* Work request *
Leave out any picture and return the remaining listing below exactly as given.

↓↓↓

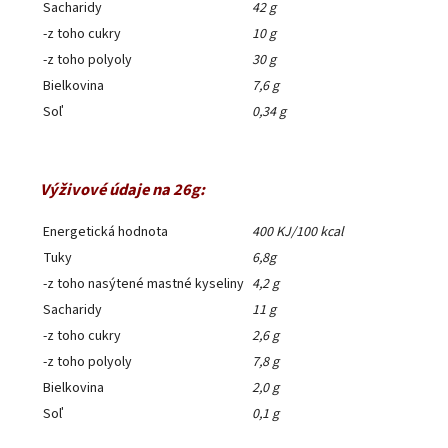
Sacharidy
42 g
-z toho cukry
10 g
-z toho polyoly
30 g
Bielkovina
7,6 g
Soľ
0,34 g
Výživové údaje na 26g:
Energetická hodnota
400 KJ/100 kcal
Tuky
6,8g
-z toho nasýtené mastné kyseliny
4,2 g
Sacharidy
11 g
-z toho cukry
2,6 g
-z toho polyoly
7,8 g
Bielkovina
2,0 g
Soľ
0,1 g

↑↑↑

* Response to the task *
Sacharidy
42 g
-z toho cukry
10 g
-z toho polyoly
30 g
Bielkovina
7,6 g
Soľ
0,34 g
Výživové údaje na 26g:
Energetická hodnota
400 KJ/100 kcal
Tuky
6,8g
-z toho nasýtené mastné kyseliny
4,2 g
Sacharidy
11 g
-z toho cukry
2,6 g
-z toho polyoly
7,8 g
Bielkovina
2,0 g
Soľ
0,1 g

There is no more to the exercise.